A love letter to Warped Tour
Dear Vans Warped Tour,
I was pretty weird in high school. I wore a black bandana around my wrist, hung out with the theater kids and always had my earphones in. To be honest, I actually hated high school, but music helped me through the boy troubles, bullying, and overall adolescent drama that accompanied my teenage years.
I remember begging my parents to let me attend Warped Tour but they always said no. They were under the impression that it was just a bunch of punk-ass kids running around listening to loud music and partaking in satanic rituals. But at 22 years old, I finally had the chance to experience all it had to offer.
I believe there is a stigma that surrounds Warped Tour; people think it’s just a day full of loud music, teenage miscreants, drugs, mosh pits and any other punk rock stereotypes you can think of. But the reality is that Warped Tour isn’t that at all.
As I walked around, I saw many scarred wrists. I saw people who any other day probably weren’t nearly as happy as they were in that moment. It’s amazing to me that music is an outlet for someone’s everyday pain and Warped Tour understands that more than any other music festival I have had the pleasure of attending.

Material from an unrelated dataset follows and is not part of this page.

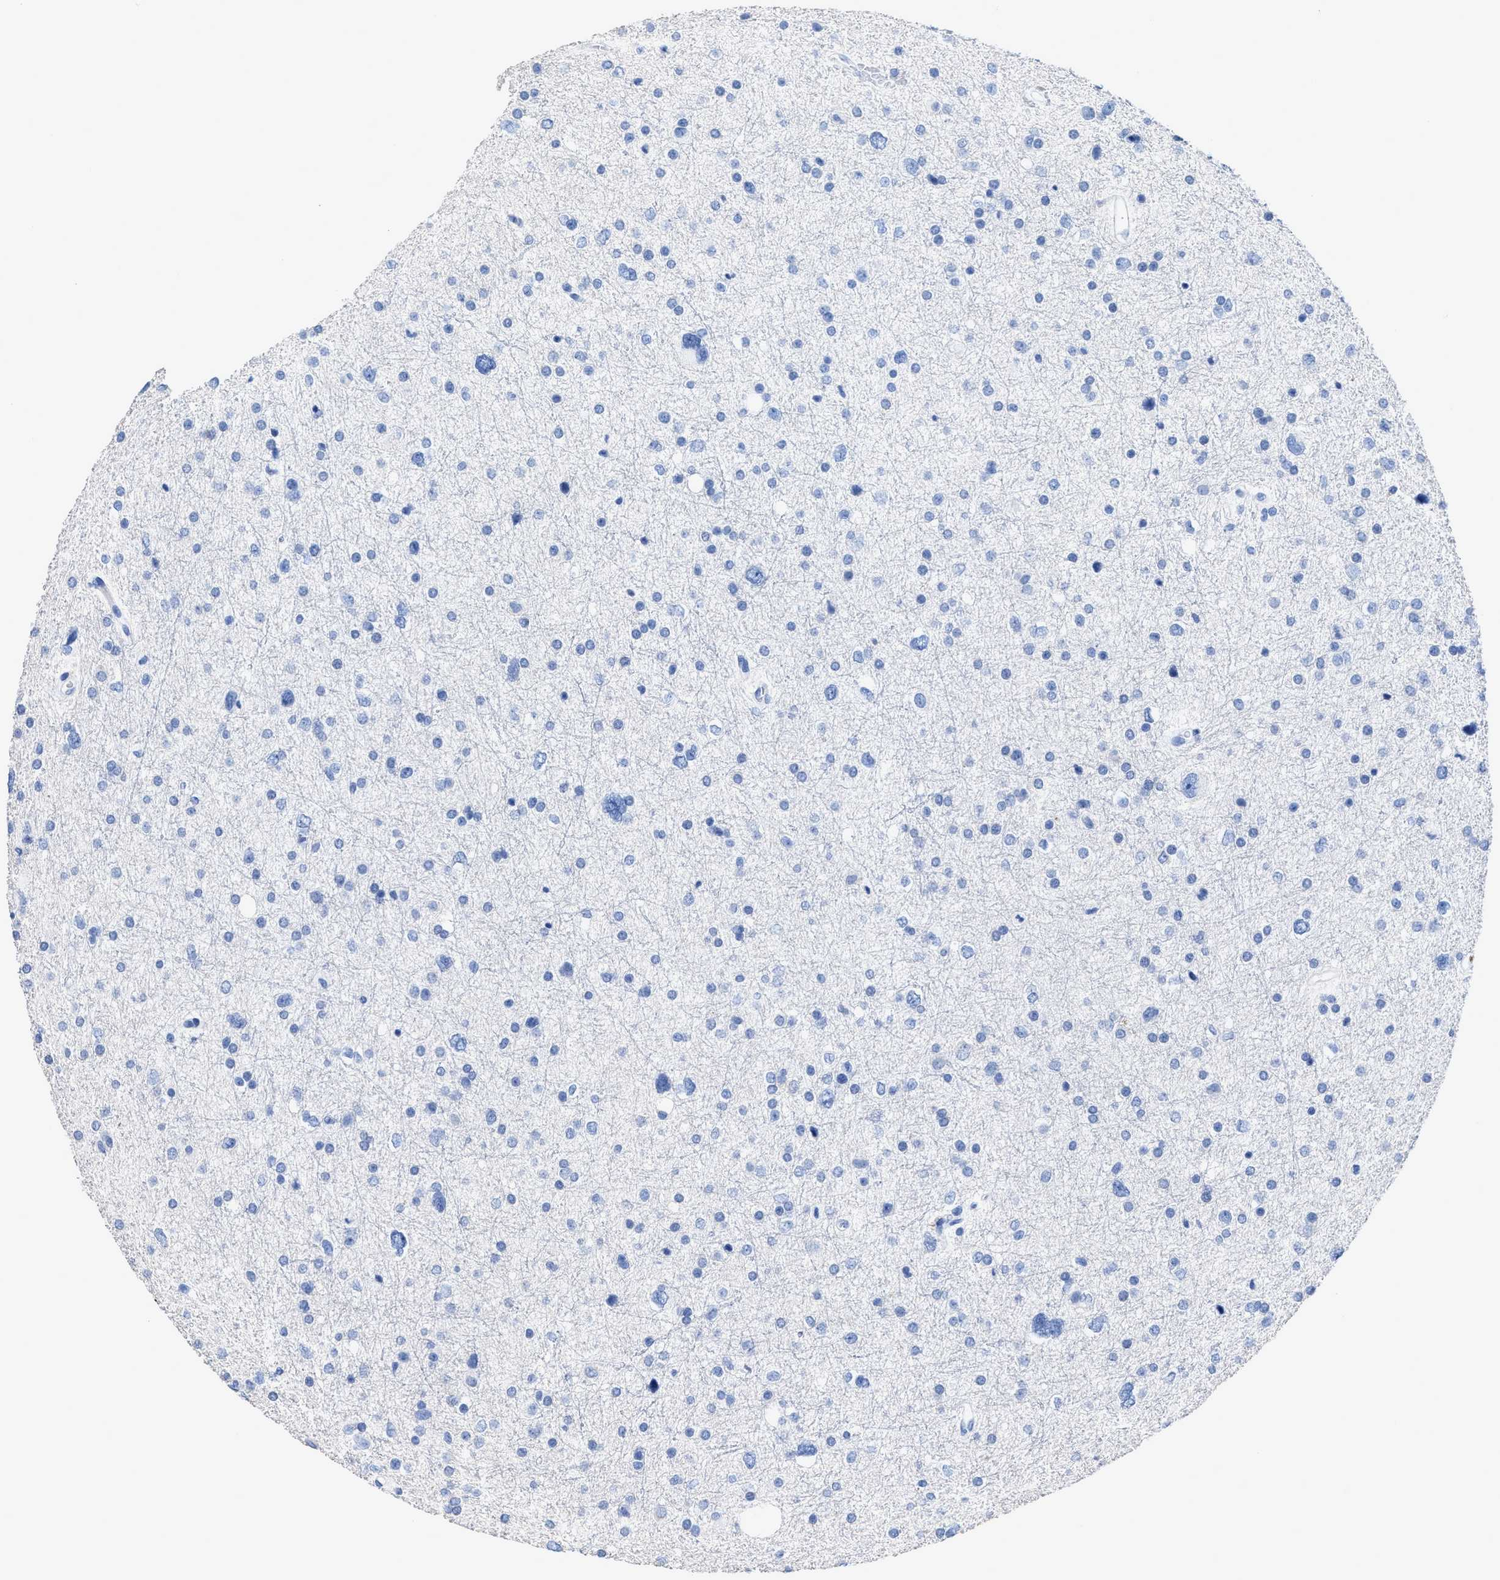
{"staining": {"intensity": "negative", "quantity": "none", "location": "none"}, "tissue": "glioma", "cell_type": "Tumor cells", "image_type": "cancer", "snomed": [{"axis": "morphology", "description": "Glioma, malignant, Low grade"}, {"axis": "topography", "description": "Brain"}], "caption": "The immunohistochemistry (IHC) image has no significant positivity in tumor cells of malignant glioma (low-grade) tissue.", "gene": "CEACAM5", "patient": {"sex": "female", "age": 37}}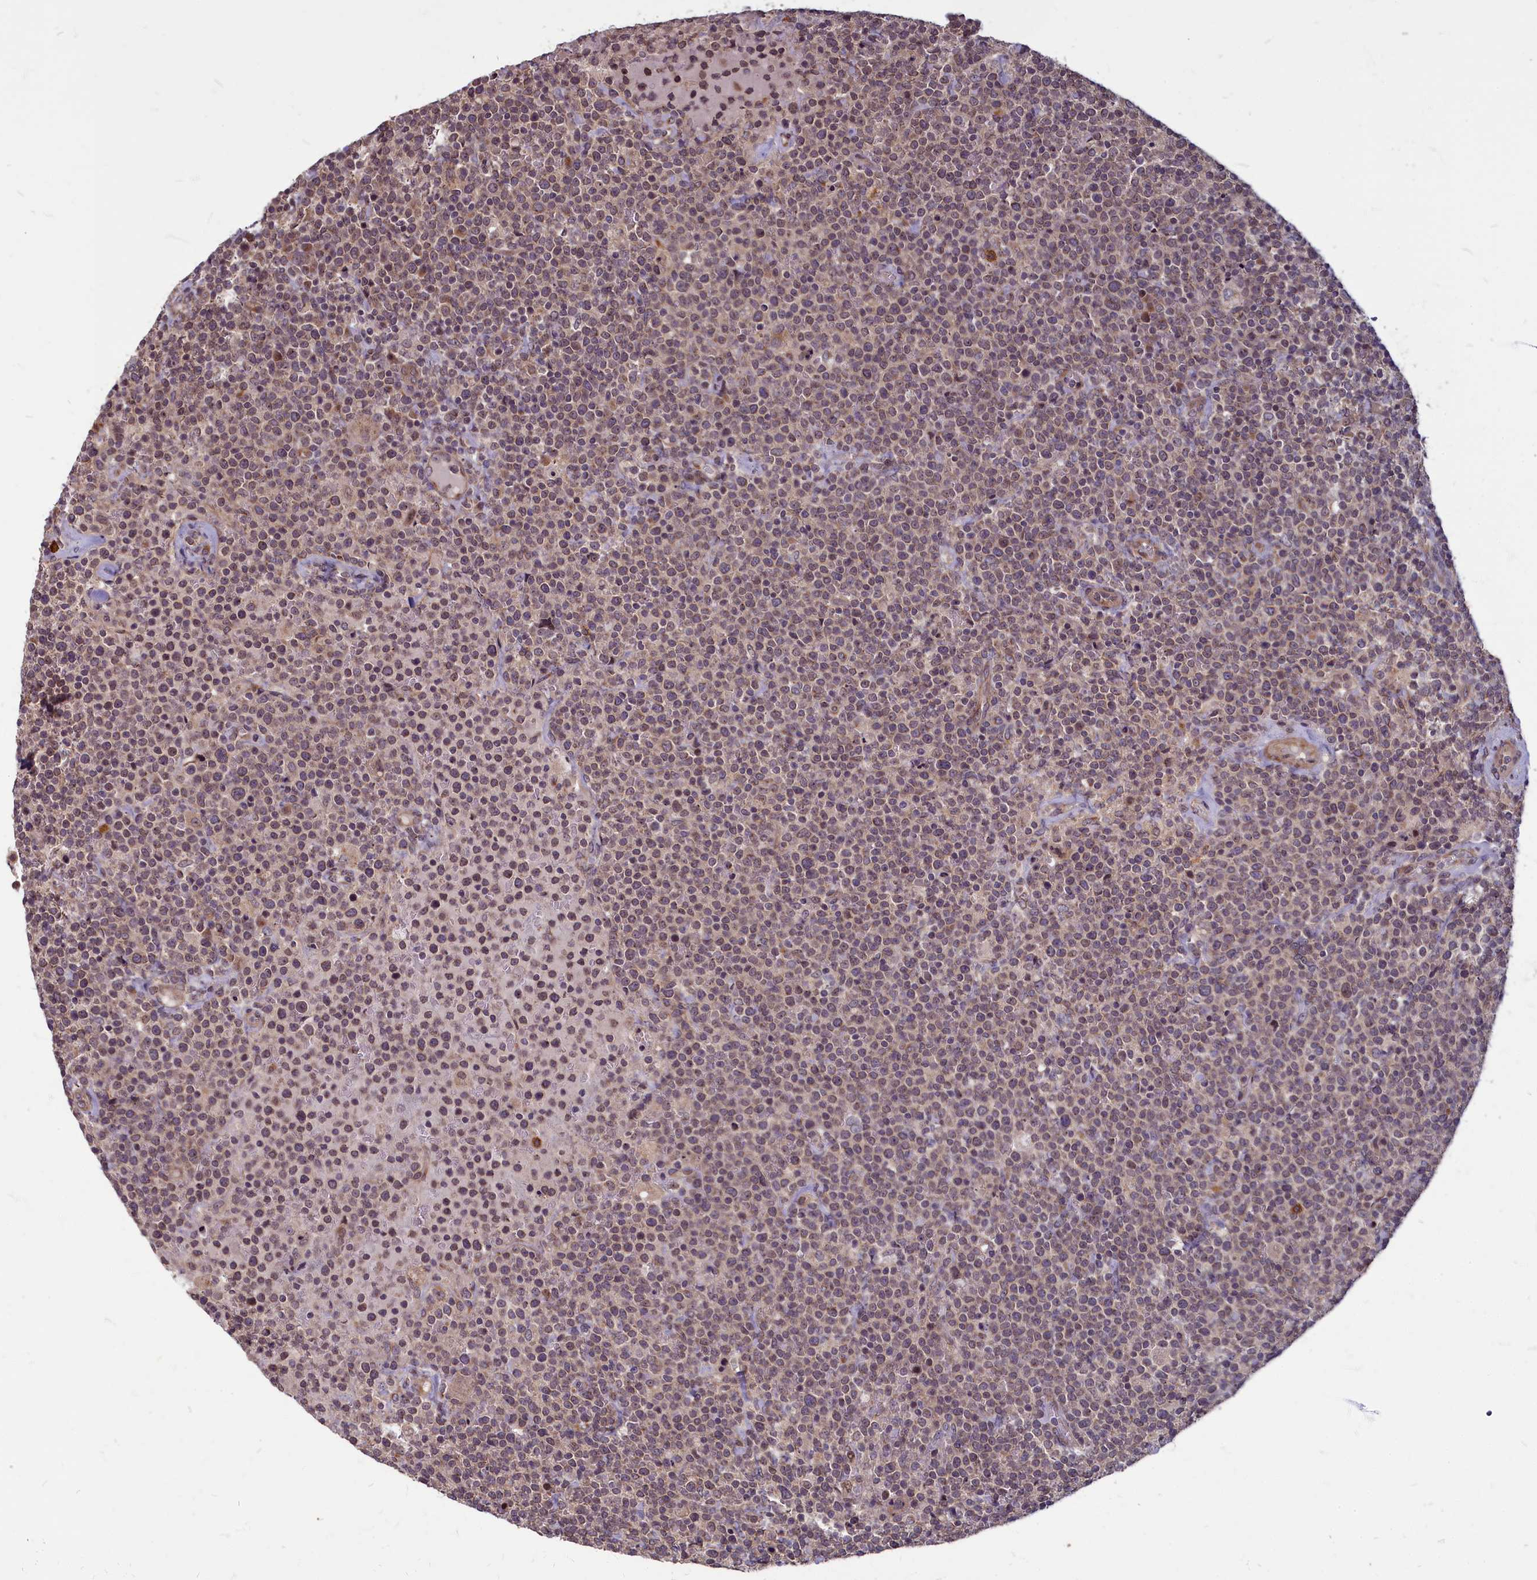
{"staining": {"intensity": "weak", "quantity": "25%-75%", "location": "cytoplasmic/membranous"}, "tissue": "lymphoma", "cell_type": "Tumor cells", "image_type": "cancer", "snomed": [{"axis": "morphology", "description": "Malignant lymphoma, non-Hodgkin's type, High grade"}, {"axis": "topography", "description": "Lymph node"}], "caption": "The photomicrograph exhibits immunohistochemical staining of high-grade malignant lymphoma, non-Hodgkin's type. There is weak cytoplasmic/membranous expression is seen in approximately 25%-75% of tumor cells. Immunohistochemistry (ihc) stains the protein of interest in brown and the nuclei are stained blue.", "gene": "MYCBP", "patient": {"sex": "male", "age": 61}}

Warped Tour is a community. It’s thousands of people all coming together to see their favorite bands. It’s listening to the lead singer of your favorite band tell you that sometimes it’s okay to not be okay and that life isn’t about living up to other people’s expectations. It’s organizations dedicated to helping people who suffer from self injury, depression, and addiction spreading messages of hope and talking to individuals about their struggles.
This is why I am writing this love letter. Never before have I loved what a festival stands for as much as Warped Tour. It goes beyond the music and places an emphasis on the attendees. It’s like Warped Tour looked into the heart of an awkward, out of place teenager and asked, “What do they need? How can we help them?”
At age 22 I am no longer that weird kid in high school, instead I am that weird adult who still listens to pop punk music and struggles with some of the same insecurities I dealt with many years ago. While I may be a different person now, I was still incredibly impacted by Warped Tour, in some ways different than I would have been in high school but in many ways the same.
One of my favorite motivational speeches made on Tuesday from Jenna McDougall, the lead singer of Tonight Alive, sums up what Warped Tour stands for.
“Listen to yourself; trust your intuition; don’t waste your time catering to somebody else’s belief systems if is sacrifices your own; don’t waste your life living in fear of somebody else’s judgment; and never for a second waste your precious energy explaining yourself to people who are not equipped to understand.”
Thank you Jenna and thank you Warped Tour for giving the punk scene one day out of the year where we can celebrate our music, the punk culture and appreciate life just a little bit more.